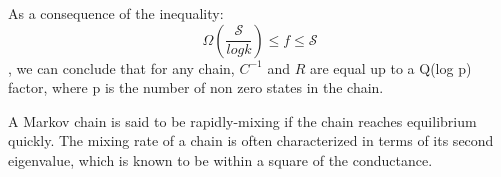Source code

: \begin{frame} 
As a consequence of the inequality:
$$\Omega (\frac{\mathscr{S}}{log k}) \le f \le \mathscr{S}$$ , we can conclude that for any chain, $C^{-1}$ and
$R$ are equal up to a Q(log p) factor, where p is the number of non zero states in the chain.

A Markov chain is said to be rapidly-mixing if the chain reaches equilibrium
quickly. The mixing rate of a chain is often characterized in terms of its second
eigenvalue, which is known to be within a square of the conductance. 
\end{frame}

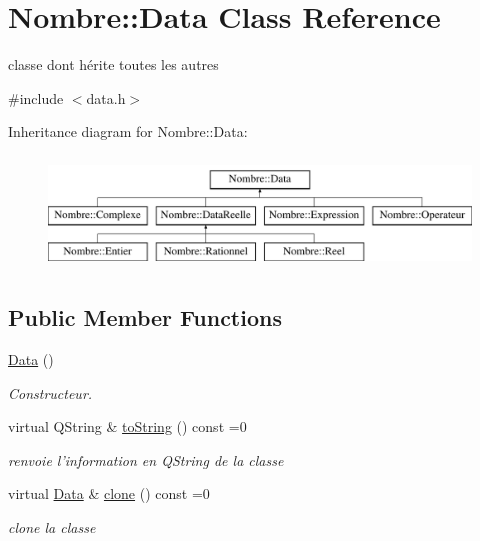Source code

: \hypertarget{classNombre_1_1Data}{
\section{Nombre::Data Class Reference}
\label{classNombre_1_1Data}
}


classe dont hérite toutes les autres  




{\ttfamily \#include $<$data.h$>$}

Inheritance diagram for Nombre::Data:\begin{figure}[H]
\begin{center}
\leavevmode
\includegraphics[height=3cm]{classNombre_1_1Data}
\end{center}
\end{figure}
\subsection*{Public Member Functions}
\begin{DoxyCompactItemize}
\item 
\hyperlink{classNombre_1_1Data_a5ecec0762dd46ac0feecc10d11d622bd}{Data} ()
\begin{DoxyCompactList}\small\item\em Constructeur. \item\end{DoxyCompactList}\item 
\hypertarget{classNombre_1_1Data_a5e1d3b57a2c241ececf01ba5e5c9cf6b}{
virtual QString \& \hyperlink{classNombre_1_1Data_a5e1d3b57a2c241ececf01ba5e5c9cf6b}{toString} () const =0}
\label{classNombre_1_1Data_a5e1d3b57a2c241ececf01ba5e5c9cf6b}

\begin{DoxyCompactList}\small\item\em renvoie l'information en QString de la classe \item\end{DoxyCompactList}\item 
\hypertarget{classNombre_1_1Data_a1f15fd4d8d98e6c8a87744247a019ad7}{
virtual \hyperlink{classNombre_1_1Data}{Data} \& \hyperlink{classNombre_1_1Data_a1f15fd4d8d98e6c8a87744247a019ad7}{clone} () const =0}
\label{classNombre_1_1Data_a1f15fd4d8d98e6c8a87744247a019ad7}

\begin{DoxyCompactList}\small\item\em clone la classe \item\end{DoxyCompactList}\end{DoxyCompactItemize}


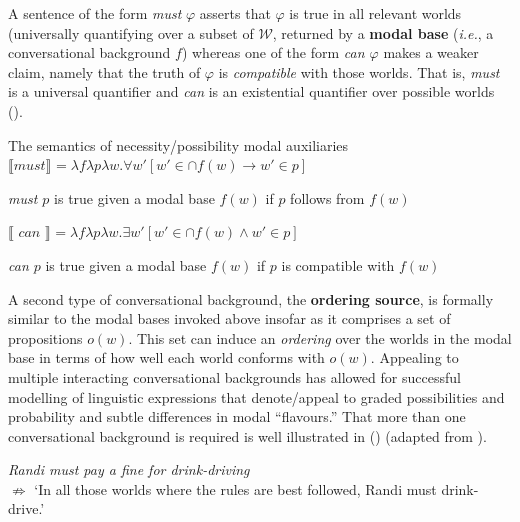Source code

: \documentclass[12pt,dvipsnames]{report}
\providecommand{\denote}[2][]{\ensuremath{\llbracket{#2}\rrbracket^{#1}}}
\begin{document}
 A sentence of the form \textit{must} $ \varphi $ asserts that $ \varphi $ is true in all relevant worlds (universally quantifying over a subset of $ \mathcal W $, returned by a \textbf{modal base} (\textit{i.e.}, a conversational background $ f $) whereas one of the form \textit{can $ \varphi $} makes a weaker claim, namely that the truth of $ \varphi $ is \textit{compatible} with those worlds. That is, \textit{must} is a universal quantifier and \textit{can} is an existential quantifier over possible worlds (\nextx). %

\pex The semantics of necessity/possibility modal auxiliaries 
\a $ \denote{\textit{must}}=\lambda f\lambda p\lambda w.\forall w'[w'\in\cap f(w)\to w'\in p] $

\textit{must $ p $} is true given a modal base $ f(w) $ if $ p $ follows from $ f(w) $


\a $ \denote{\textit{~can~}}=\lambda f\lambda p\lambda w.\exists w'[w'\in\cap f(w)\wedge w'\in p] $

\textit{can $ p $} is true given a modal base $ f(w) $ if $ p $ is compatible with $ f(w) $

\xe

A second type of conversational background, the \textbf{ordering source}, is formally similar to the modal bases invoked above insofar as it comprises a set of propositions $ o(w) $. This set can induce an \textit{ordering} over the worlds in the modal base in terms of how well each world conforms with $ o(w) $. Appealing to multiple interacting conversational backgrounds has allowed for successful modelling of linguistic expressions that denote/appeal to graded possibilities and probability and subtle differences in modal ``flavours.'' That more than one conversational background is required is well illustrated in (\nextx) (adapted from \citealp*{Kaufmann2006}).

\pex \textit{Randi must pay a fine for drink-driving}\\ $ \boldsymbol{\not\Rightarrow }$ `In all those worlds where the rules are best followed, Randi must drink-drive.'\label{ex:randi}\xe
\end{document}
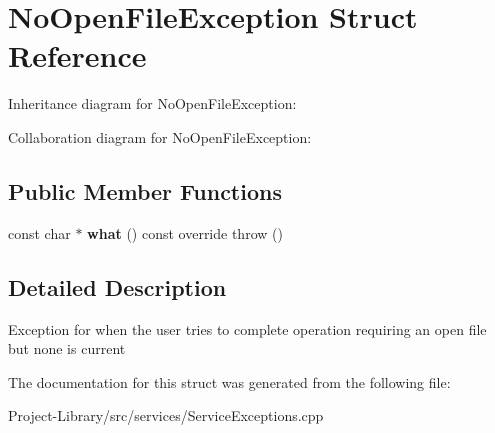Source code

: \hypertarget{structNoOpenFileException}{}\section{No\+Open\+File\+Exception Struct Reference}
\label{structNoOpenFileException}


Inheritance diagram for No\+Open\+File\+Exception\+:


Collaboration diagram for No\+Open\+File\+Exception\+:
\subsection*{Public Member Functions}
\begin{DoxyCompactItemize}
\item 
\mbox{\label{structNoOpenFileException_a1a767f96661d700c46fcd896ba8bfd8b}} 
const char $\ast$ {\bfseries what} () const override  throw ()
\end{DoxyCompactItemize}


\subsection{Detailed Description}
Exception for when the user tries to complete operation requiring an open file but none is current 

The documentation for this struct was generated from the following file\+:\begin{DoxyCompactItemize}
\item 
Project-\/\+Library/src/services/Service\+Exceptions.\+cpp\end{DoxyCompactItemize}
|---|
* [Work to be completed]
Set the material down exactly, images excluded.

* [Your response]
Source code

: \begin{frame} 
As a consequence of the inequality:
$$\Omega (\frac{\mathscr{S}}{log k}) \le f \le \mathscr{S}$$ , we can conclude that for any chain, $C^{-1}$ and
$R$ are equal up to a Q(log p) factor, where p is the number of non zero states in the chain.

A Markov chain is said to be rapidly-mixing if the chain reaches equilibrium
quickly. The mixing rate of a chain is often characterized in terms of its second
eigenvalue, which is known to be within a square of the conductance. 
\end{frame}

Source code

: \hypertarget{classNombre_1_1Data}{
\section{Nombre::Data Class Reference}
\label{classNombre_1_1Data}
}


classe dont hérite toutes les autres  




{\ttfamily \#include $<$data.h$>$}

Inheritance diagram for Nombre::Data:\begin{figure}[H]
\begin{center}
\leavevmode
\includegraphics[height=3cm]{classNombre_1_1Data}
\end{center}
\end{figure}
\subsection*{Public Member Functions}
\begin{DoxyCompactItemize}
\item 
\hyperlink{classNombre_1_1Data_a5ecec0762dd46ac0feecc10d11d622bd}{Data} ()
\begin{DoxyCompactList}\small\item\em Constructeur. \item\end{DoxyCompactList}\item 
\hypertarget{classNombre_1_1Data_a5e1d3b57a2c241ececf01ba5e5c9cf6b}{
virtual QString \& \hyperlink{classNombre_1_1Data_a5e1d3b57a2c241ececf01ba5e5c9cf6b}{toString} () const =0}
\label{classNombre_1_1Data_a5e1d3b57a2c241ececf01ba5e5c9cf6b}

\begin{DoxyCompactList}\small\item\em renvoie l'information en QString de la classe \item\end{DoxyCompactList}\item 
\hypertarget{classNombre_1_1Data_a1f15fd4d8d98e6c8a87744247a019ad7}{
virtual \hyperlink{classNombre_1_1Data}{Data} \& \hyperlink{classNombre_1_1Data_a1f15fd4d8d98e6c8a87744247a019ad7}{clone} () const =0}
\label{classNombre_1_1Data_a1f15fd4d8d98e6c8a87744247a019ad7}

\begin{DoxyCompactList}\small\item\em clone la classe \item\end{DoxyCompactList}\end{DoxyCompactItemize}


Source code

: \documentclass[12pt,dvipsnames]{report}
\providecommand{\denote}[2][]{\ensuremath{\llbracket{#2}\rrbracket^{#1}}}
\begin{document}
 A sentence of the form \textit{must} $ \varphi $ asserts that $ \varphi $ is true in all relevant worlds (universally quantifying over a subset of $ \mathcal W $, returned by a \textbf{modal base} (\textit{i.e.}, a conversational background $ f $) whereas one of the form \textit{can $ \varphi $} makes a weaker claim, namely that the truth of $ \varphi $ is \textit{compatible} with those worlds. That is, \textit{must} is a universal quantifier and \textit{can} is an existential quantifier over possible worlds (\nextx). %

\pex The semantics of necessity/possibility modal auxiliaries 
\a $ \denote{\textit{must}}=\lambda f\lambda p\lambda w.\forall w'[w'\in\cap f(w)\to w'\in p] $

\textit{must $ p $} is true given a modal base $ f(w) $ if $ p $ follows from $ f(w) $


\a $ \denote{\textit{~can~}}=\lambda f\lambda p\lambda w.\exists w'[w'\in\cap f(w)\wedge w'\in p] $

\textit{can $ p $} is true given a modal base $ f(w) $ if $ p $ is compatible with $ f(w) $

\xe

A second type of conversational background, the \textbf{ordering source}, is formally similar to the modal bases invoked above insofar as it comprises a set of propositions $ o(w) $. This set can induce an \textit{ordering} over the worlds in the modal base in terms of how well each world conforms with $ o(w) $. Appealing to multiple interacting conversational backgrounds has allowed for successful modelling of linguistic expressions that denote/appeal to graded possibilities and probability and subtle differences in modal ``flavours.'' That more than one conversational background is required is well illustrated in (\nextx) (adapted from \citealp*{Kaufmann2006}).

\pex \textit{Randi must pay a fine for drink-driving}\\ $ \boldsymbol{\not\Rightarrow }$ `In all those worlds where the rules are best followed, Randi must drink-drive.'\label{ex:randi}\xe
\end{document}
Source code

: \hypertarget{structNoOpenFileException}{}\section{No\+Open\+File\+Exception Struct Reference}
\label{structNoOpenFileException}


Inheritance diagram for No\+Open\+File\+Exception\+:


Collaboration diagram for No\+Open\+File\+Exception\+:
\subsection*{Public Member Functions}
\begin{DoxyCompactItemize}
\item 
\mbox{\label{structNoOpenFileException_a1a767f96661d700c46fcd896ba8bfd8b}} 
const char $\ast$ {\bfseries what} () const override  throw ()
\end{DoxyCompactItemize}


\subsection{Detailed Description}
Exception for when the user tries to complete operation requiring an open file but none is current 

The documentation for this struct was generated from the following file\+:\begin{DoxyCompactItemize}
\item 
Project-\/\+Library/src/services/Service\+Exceptions.\+cpp\end{DoxyCompactItemize}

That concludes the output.